Adapting the hosting capacities to our real needs

At Incredible Web, we have been using cloud hosting to to host our diverse range of services and products for quite some time. Our cloud hosting platform of choice is Microsoft's Azure Cloud Platform. Azure is an extensible, sophisticated cloud computing platform providing a very wide range of products from fully managed web hosting services to virtual machines made available on an IAAS (Infrastructure as a service) basis.

At the top of our list, Microsoft Azure Web Apps (as a product) is definitely our favourite and most utilised Azure offering. Web Apps are Azure's flagship Platform as a Service product. The main selling point of the product is that it makes it as easy as possible to deploy, manage and scale your website as necessary. It also gives us the flexibility to adapt the physical and software capacities on the data servers, depending on real-time scaling based on traffic, memory and processing consumption making it easier to face a load increase.

The load increase corresponds to growing performances requirements. This could be explained by an increase in traffic and more resource hungry services demanding more memory and processing requirements. Our applications tend to need more resources as traffic gradually increases. 

Sometimes web scaling can be useful for a high surge in traffic for a very short period of time. Let's take the example of an online store such as Action or MaltaWarehouse. These websites tend to experience a substantial increase in traffic during the Christmas and holiday seasons. During these periods, the application would get more customers, thus more transactions. The application would therefore become more resource hungry. With a classical hosting service, we would have had limited capacities and would have probably had to move the website to a bigger service which may result in some downtime. On the other hand, with the help of Microsoft Azure, we get a real-time adaptation to our real needs. Servers are connected together, and the assembly has a variable size, synchronised by Microsoft Azure. Thus the clients save money by paying only for the used instances at a specific point in time making sure that their website maintains hight availability times.

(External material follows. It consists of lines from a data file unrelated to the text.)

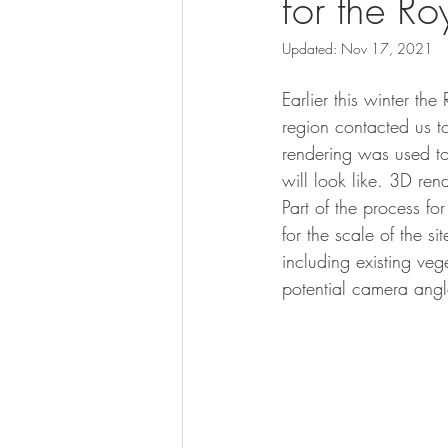
for the R
Updated:
Nov 17, 2021
Earlier this winter t
region contacted us to
rendering was used t
will look like. 3D re
Part of the process for
for the scale of the s
including existing ve
potential camera angl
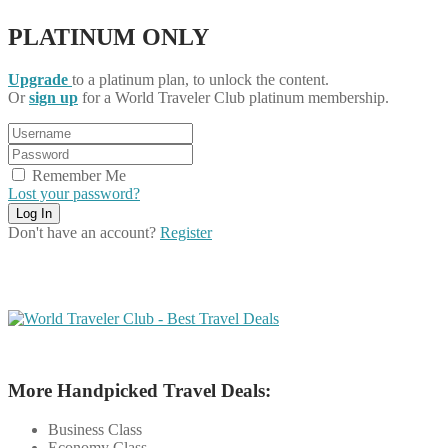
PLATINUM ONLY
Upgrade
to a platinum plan, to unlock the content.
Or
sign up
for a World Traveler Club platinum membership.
Remember Me
Lost your password?
Don't have an account?
Register
More Handpicked Travel Deals:
Business Class
Economy Class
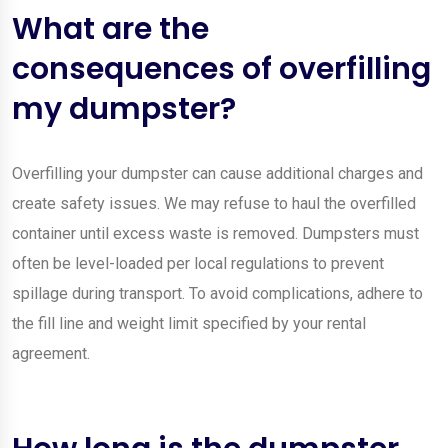
What are the
consequences of overfilling
my dumpster?
Overfilling your dumpster can cause additional charges and
create safety issues. We may refuse to haul the overfilled
container until excess waste is removed. Dumpsters must
often be level-loaded per local regulations to prevent
spillage during transport. To avoid complications, adhere to
the fill line and weight limit specified by your rental
agreement.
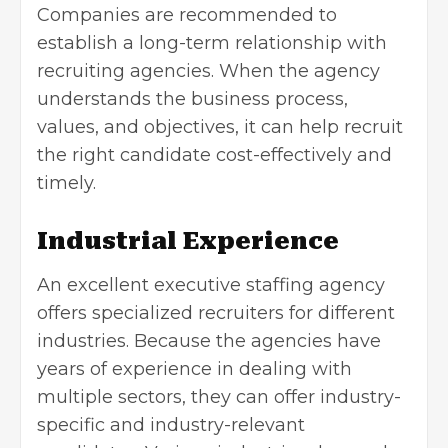
Companies are recommended to
establish a long-term relationship with
recruiting agencies. When the agency
understands the business process,
values, and objectives, it can help recruit
the right candidate cost-effectively and
timely.
Industrial Experience
An excellent executive staffing agency
offers specialized recruiters for different
industries. Because the agencies have
years of experience in dealing with
multiple sectors, they can offer industry-
specific and industry-relevant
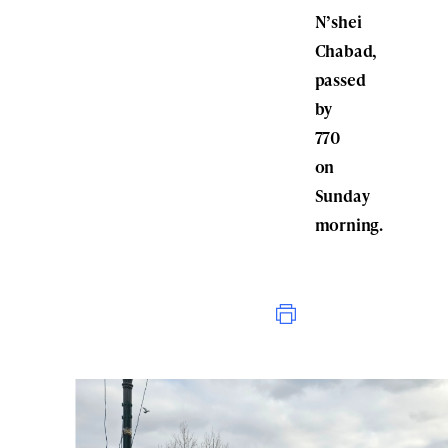
N’shei
Chabad,
passed
by
770
on
Sunday
morning.
Print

Ensure an available website

Besides allowing our applications to evolve gradually, having a scalable solution also increases stability and resilience. Having your solution hosted on multiple servers ensures better availability and robustness from an infrastructural point of view, you eliminate the single point of failure risk.Thanks to the cloud, the website would just be moved to another instance , thus keeping it available for our customers. 

Focus on the application, not the infrastructure

Another advantage concerns applications which require a lot of memory, like a huge shop catalogue for instance, that would be more stable if hosted on multiple servers. We could obviously host the solution on a non cloud infrastructure, but that would imply that we need to setup and maintain the infrastructure itself, the network configurations, the softwares we would install on the different machines, the technical capacities and the way data is being conveyed. 

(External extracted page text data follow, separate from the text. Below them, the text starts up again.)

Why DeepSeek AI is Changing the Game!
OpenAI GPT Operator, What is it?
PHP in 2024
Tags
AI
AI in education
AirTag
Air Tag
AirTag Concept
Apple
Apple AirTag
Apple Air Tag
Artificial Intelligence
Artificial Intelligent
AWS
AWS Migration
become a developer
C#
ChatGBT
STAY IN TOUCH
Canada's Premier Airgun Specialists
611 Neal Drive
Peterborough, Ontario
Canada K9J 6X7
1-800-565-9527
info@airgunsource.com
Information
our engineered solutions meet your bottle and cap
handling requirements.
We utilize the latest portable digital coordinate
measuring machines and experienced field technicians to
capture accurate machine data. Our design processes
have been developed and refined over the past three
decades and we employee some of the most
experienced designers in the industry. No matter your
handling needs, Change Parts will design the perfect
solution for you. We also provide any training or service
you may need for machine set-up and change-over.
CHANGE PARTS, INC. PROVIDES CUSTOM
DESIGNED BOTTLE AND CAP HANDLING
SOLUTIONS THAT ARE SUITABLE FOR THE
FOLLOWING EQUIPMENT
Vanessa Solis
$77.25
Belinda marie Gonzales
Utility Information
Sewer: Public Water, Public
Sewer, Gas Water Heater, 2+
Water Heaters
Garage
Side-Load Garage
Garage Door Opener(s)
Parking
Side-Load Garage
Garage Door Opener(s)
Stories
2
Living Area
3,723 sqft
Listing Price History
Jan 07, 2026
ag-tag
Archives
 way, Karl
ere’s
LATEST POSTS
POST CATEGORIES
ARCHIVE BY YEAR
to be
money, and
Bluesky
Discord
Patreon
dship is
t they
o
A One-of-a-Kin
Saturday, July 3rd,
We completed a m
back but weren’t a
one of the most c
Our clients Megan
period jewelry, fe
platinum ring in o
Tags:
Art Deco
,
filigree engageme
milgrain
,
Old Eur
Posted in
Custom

Thanks to Azure, there's no need to worry about where the application would be physically hosted or how it is stored. We deploy our applications on a PaaS basis. Microsoft manages the virtual machines and there instances, and we can then focus on the application that is run. It saves a lot of time to focus on what's really important as developers: the application! 

Tools that improve our effectiveness

Microsoft Azure also provides a wide range of products to help you in various areas of your business. Tools such as Power BI services that connects to your SQL databases, analyses them and help you improve your query performances are an example of such tools. The power of Azure is its ability to connect to both on-premises and cloud based databases which makes it easier for companies who wish to retain some or part of their current infrastructure but slowly move their core business functionality to the cloud.